54I am not persuaded that the offender has suffered a degree of extra curial punishment in light of the media reporting of the matter. It was submitted that this had resulted in him experiencing intimidating behaviour by members of the public, however, there was no evidence placed before me of that. Adverse publicity in the national media may amount to extra curial punishment by way of humiliation and vilification, for example, see Einfeld v R [2002] NSWCCA 87 at [93] - [100]. However, whether such humiliation can give rise to mitigation of sentence remains unresolved by the High Court of Australia - see R v Gittany (No. 5) [2014] NSWSC 49. I am not persuaded here that the media reporting of this matter will amount to extra curial punishment. Rather, there is a public interest in widespread reporting of such matters.
55In sentencing in respect to Counts 4 and 5 on the second Indictment, I have taken into account the Form 1 in respect of each Count respectively the offences listed on each Form 1.

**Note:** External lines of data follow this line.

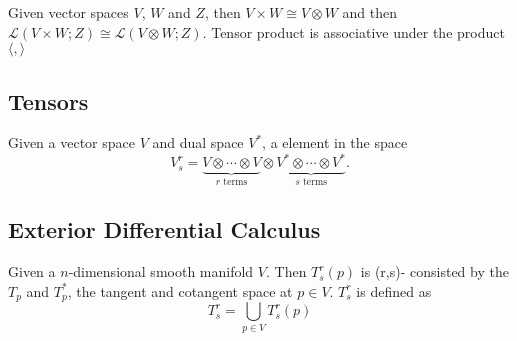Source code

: \begin{theorem}
Given vector spaces $V$, $W$ and $Z$, then $V\times W\cong V\otimes W$ and then $\mathcal{L}(V\times W;Z)\cong\mathcal{L}(V\otimes W;Z)$. Tensor product is associative under the product $\langle,\rangle$
\end{theorem}

\subsection{Tensors}
\begin{definition}
Given a vector space $V$ and dual space $V^*$, a element in the space 
\begin{equation}
V^r_s=\underbrace{V\otimes\cdots\otimes V}_{r\text{ terms}}\otimes \underbrace{V^*\otimes\cdots\otimes V^*}_{s\text{ terms}}.
\end{equation}
\end{definition}

\subsection{Exterior Differential Calculus}
\begin{definition}
Given a $n$-dimensional smooth manifold $V$. Then $T^r_s(p)$ is (r,s)- consisted by the $T_p$ and $T^*_p$, the tangent and cotangent space at $p\in V$. $T^r_s$ is defined as
\begin{equation}
T^r_s=\bigcup_{p\in V}T^r_s(p)
\end{equation}
\end{definition}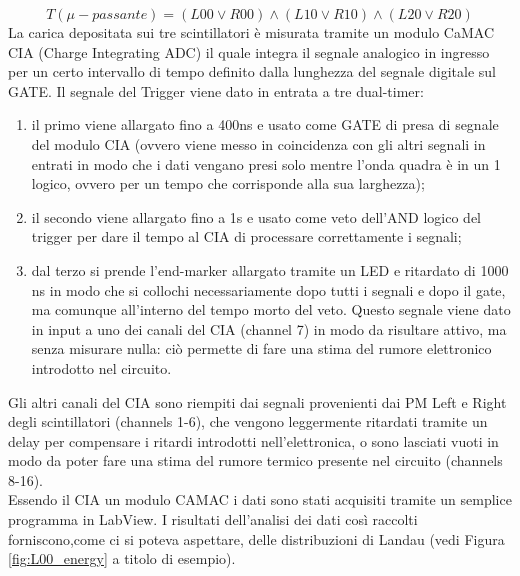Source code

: \begin{equation}
T (\mu-passante)=(L00 \lor R00) \land (L10 \lor R10) \land (L20 \lor R20)
\end{equation}
La carica depositata sui tre scintillatori \`e misurata tramite un modulo CaMAC CIA (Charge Integrating ADC) il quale integra il segnale analogico in ingresso per un certo intervallo di tempo definito dalla lunghezza del segnale digitale sul GATE. Il segnale del Trigger viene dato in entrata a tre dual-timer:
\begin{enumerate}
	\item il primo viene allargato fino a 400ns e usato come GATE di presa di segnale del modulo CIA (ovvero viene messo in coincidenza con gli altri segnali in entrati in modo che i dati vengano presi solo mentre l'onda quadra \`e in un 1 logico, ovvero per un tempo che corrisponde alla sua larghezza);
	\item il secondo viene allargato fino a 1s e usato come veto dell'AND logico del trigger per dare il tempo al CIA di processare correttamente i segnali;
	\item dal terzo si prende l'end-marker allargato tramite un LED e ritardato di 1000 ns in modo che si collochi necessariamente dopo tutti i segnali e dopo il gate, ma comunque all'interno del tempo morto del veto. Questo segnale viene dato in input a uno dei canali del CIA (channel 7) in modo da risultare attivo, ma senza misurare nulla: ci\`o permette di fare una stima del rumore elettronico introdotto nel circuito.
\end{enumerate}

Gli altri canali del CIA sono riempiti dai segnali provenienti dai PM Left e Right degli scintillatori (channels 1-6), che vengono leggermente ritardati tramite un delay per compensare i ritardi introdotti nell'elettronica, o sono lasciati vuoti in modo da poter fare una stima del rumore termico presente nel circuito (channels 8-16).\\
Essendo il CIA un modulo CAMAC i dati sono stati acquisiti tramite un semplice programma in LabView. I risultati dell'analisi dei dati cos\`i raccolti forniscono,come ci si poteva aspettare, delle distribuzioni di Landau (vedi Figura \ref{fig:L00_energy} a titolo di esempio). 

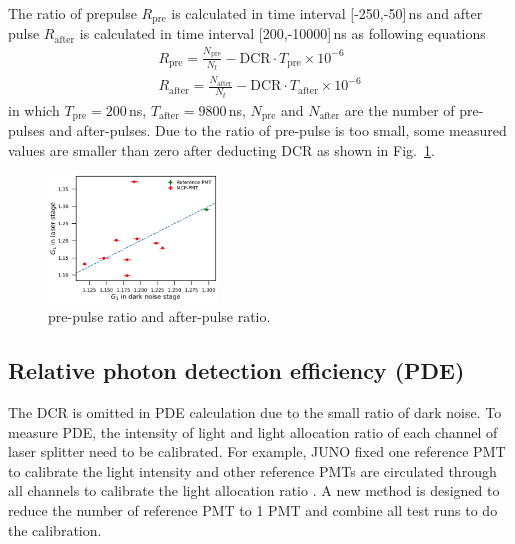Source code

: The ratio of prepulse $R_{\mathrm{pre}}$ is calculated in time interval [-250,-50]\,ns and after pulse $R_{\mathrm{after}}$ is calculated in time interval [200,-10000]\,ns as following equations
\begin{align}
    R_{\mathrm{pre}} = \frac{N_{\mathrm{pre}}}{N_t} - \mathrm{DCR}\cdot T_{\mathrm{pre}}\times10^{-6}\\
    R_{\mathrm{after}} = \frac{N_{\mathrm{after}}}{N_t} - \mathrm{DCR}\cdot T_{\mathrm{after}}\times10^{-6}
\end{align}
in which $T_{\mathrm{pre}}=200$\,ns, $T_{\mathrm{after}}=9800$\,ns, $N_{\mathrm{pre}}$ and $N_{\mathrm{after}}$ are the number of pre-pulses and after-pulses. Due to the ratio of pre-pulse is too small, some measured values are smaller than zero after deducting DCR as shown in Fig.~\ref{fig:prepulseCompare}.

\begin{figure}[!htbp]
    \centering
    \includegraphics[width=0.4\textwidth,page=11]{figures/result/compare.pdf}
    \caption{pre-pulse ratio and after-pulse ratio.}
    \label{fig:prepulseCompare}
\end{figure}

\subsection{Relative photon detection efficiency (PDE)}
The DCR is omitted in PDE calculation due to the small ratio of dark noise. To measure PDE, the intensity of light and light allocation ratio of each channel of laser splitter need to be calibrated. For example, JUNO fixed one reference PMT to calibrate the light intensity and other reference PMTs are circulated through all channels to calibrate the light allocation ratio \cite{Wonsak_2021}. A new method is designed to reduce the number of reference PMT to 1 PMT and combine all test runs to do the calibration.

56I further find that special circumstances are established here pursuant to s 44(2) of the C(SP)A on the basis of the offender's need for rehabilitation, and in particular, his need to attend sex offender's programs. I do not accept the Crown submission that there is no positive evidence that the offender would benefit from such programs. The offender has indicated a willingness to engage in such programs and has the support of his wife in doing so. I have also had regard to the subjective features of this matter highlighted by Counsel for the offender, namely, the offender's prior good character, his good prospects of rehabilitation and the remorse he has shown for his offending. I also acknowledge that there has been no allegations of offending since 1990 and that the offender is now 60 years of age. I do not accept that imprisonment may be more onerous on him than a "person of average age".
57General deterrence is clearly a relevant consideration in sentencing in respect of the offending here.
58Finally, I have had regard to the JIRS statistics in respect of such offending, together with the records submitted from the Office of the Public Defenders in respect of historical sexual offences. They are of limited utility in the sentencing process, particularly as I intend to proceed by way of an aggregation of the sentences pursuant to s 53A of C(SP)A.